Introduction to Strategic Management
1.1 Introduction
🧭 Overview
🧠 One-sentence thesis
Strategic management is a comprehensive process that helps organizations use their resources and capabilities to achieve superior performance in a dynamic, competitive environment.
📌 Key points (3–5)
- What strategic management addresses: the central question "Why do some firms outperform other firms?" by examining actions of executives, firms, and industries.
- Strategy vs. strategic management: strategy refers to broad, long-term goals providing direction; strategic management is the entire process of developing and implementing those strategies.
- Key components: analysis of external, competitive, and internal environments shapes the strategies firms pursue for success.
- Common confusion: strategy is not detailed or short-term—it's higher-level direction without many specifics, whereas tactics are more concrete.
- Dynamic nature: firms routinely revise strategies (often annually) in response to environmental changes and to maximize performance.
🎯 What strategic management is
🎯 Core definition
Strategic management: the utilization or planned allocation of resources to implement major initiatives taken by executives on behalf of stakeholders to improve performance of firms in an environment.
- It examines how actions and events involving top executives, firms, and industries influence success or failure.
- It is both art and science—formal analytical tools plus creativity are both essential.
- The process is comprehensive, involving many different processes and activities within an organization.
🔍 The central question
- Strategic management focuses on understanding why some firms outperform others.
- This requires examining relationships between executives' decisions, firm actions, and industry dynamics.
- Example: Tesla's situation illustrates this—its unprecedented growth raises questions about whether it can sustain performance amid quality issues, CEO behavior, and competitive threats.
📋 Understanding strategy itself
📋 What strategy means
Strategy: a higher-level, broad goal without many specifics; long-term in nature, providing direction for an organization to become more successful.
- Not detailed: strategies are broad directions, not specific action plans.
- Long-term focus: they guide where the organization wants to move over time.
- Directional: they show the path toward marketplace success.
🔄 How strategies develop and change
- Firms develop strategies by identifying their resources and capabilities.
- They deploy these through strategies intended to create competitive advantage—so consumers choose their product over competitors'.
- Strategies are revised regularly:
- Often annually through assessment of external and competitive forces
- In response to environmental changes (e.g., COVID-19 pandemic)
- To maximize organizational performance
⚖️ Don't confuse: strategy vs. tactics
- Strategy = broad, long-term, directional goals
- Tactics (implied but not explicitly defined) = more specific, detailed actions
- The excerpt emphasizes strategy is "without a lot of specifics"—it's the big picture, not the step-by-step plan.
🏗️ The strategic management process
🏗️ Framework components
The excerpt describes strategic management as creating a framework with these elements:
| Component | Purpose |
|---|---|
| External environment analysis | Look outside the organization to understand market conditions |
| Competitive environment analysis | Assess rivals and competitive dynamics |
| Internal environment analysis | Evaluate own resources and capabilities |
| Strategy development | Create broad goals based on analysis |
| Strategy implementation | Execute the chosen strategies |
🧭 Guiding principles
- The process should be performed within a framework of corporate ethics and values.

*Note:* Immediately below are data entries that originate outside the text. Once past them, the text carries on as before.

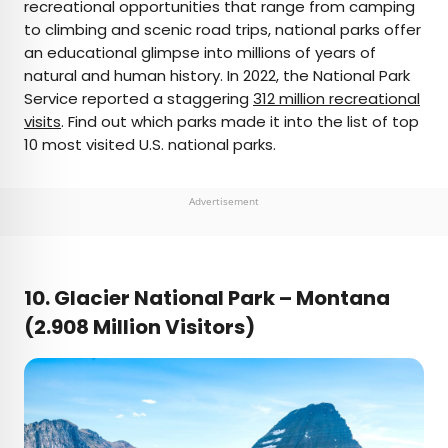
recreational opportunities that range from camping
to climbing and scenic road trips, national parks offer
an educational glimpse into millions of years of
natural and human history. In 2022, the National Park
Service reported a staggering
312 million recreational
visits
. Find out which parks made it into the list of top
10 most visited U.S. national parks.
Advertisement
10. Glacier National Park –
Montana
(2.908 Million Visitors)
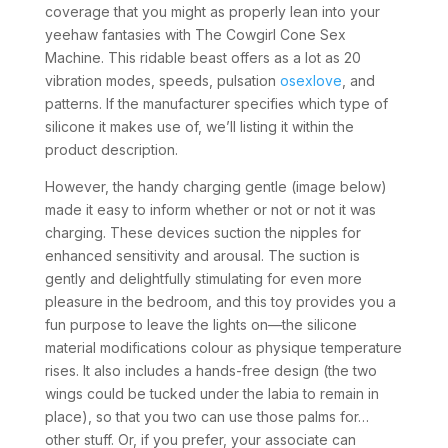
coverage that you might as properly lean into your
yeehaw fantasies with The Cowgirl Cone Sex
Machine. This ridable beast offers as a lot as 20
vibration modes, speeds, pulsation
osexlove
, and
patterns. If the manufacturer specifies which type of
silicone it makes use of, we’ll listing it within the
product description.
However, the handy charging gentle (image below)
made it easy to inform whether or not or not it was
charging. These devices suction the nipples for
enhanced sensitivity and arousal. The suction is
gently and delightfully stimulating for even more
pleasure in the bedroom, and this toy provides you a
fun purpose to leave the lights on—the silicone
material modifications colour as physique temperature
rises. It also includes a hands-free design (the two
wings could be tucked under the labia to remain in
place), so that you two can use those palms for…
other stuff. Or, if you prefer, your associate can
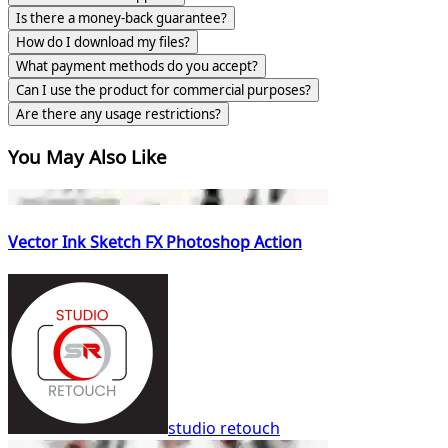
Is there a money-back guarantee?
How do I download my files?
What payment methods do you accept?
Can I use the product for commercial purposes?
Are there any usage restrictions?
You May Also Like
Vector Ink Sketch FX Photoshop Action
studio retouch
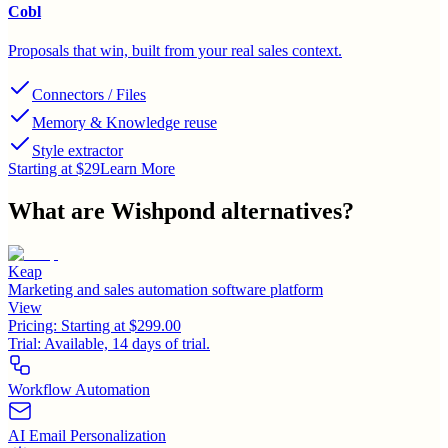
Cobl
Proposals that win, built from your real sales context.
Connectors / Files
Memory & Knowledge reuse
Style extractor
Starting at $29
Learn More
What are
Wishpond
alternatives?
Keap
Marketing and sales automation software platform
View
Pricing:
Starting at $299.00
Trial:
Available, 14 days of trial.
Workflow Automation
AI Email Personalization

- This ethical framework limits temptation to "cross the line where an organization should not go."
- The goal is to help organizations set a course for success despite imperfections in the process.
🎓 Why it matters for firms
- Successful organizations have found this process helps them achieve goals.
- It enables firms to best use resources and capabilities for superior performance.
- As strategies are accomplished, they help the organization move forward toward its vision.
- Example: An organization facing a dynamic, competitive environment (like Tesla in the electric car market) needs this systematic approach to navigate challenges and opportunities.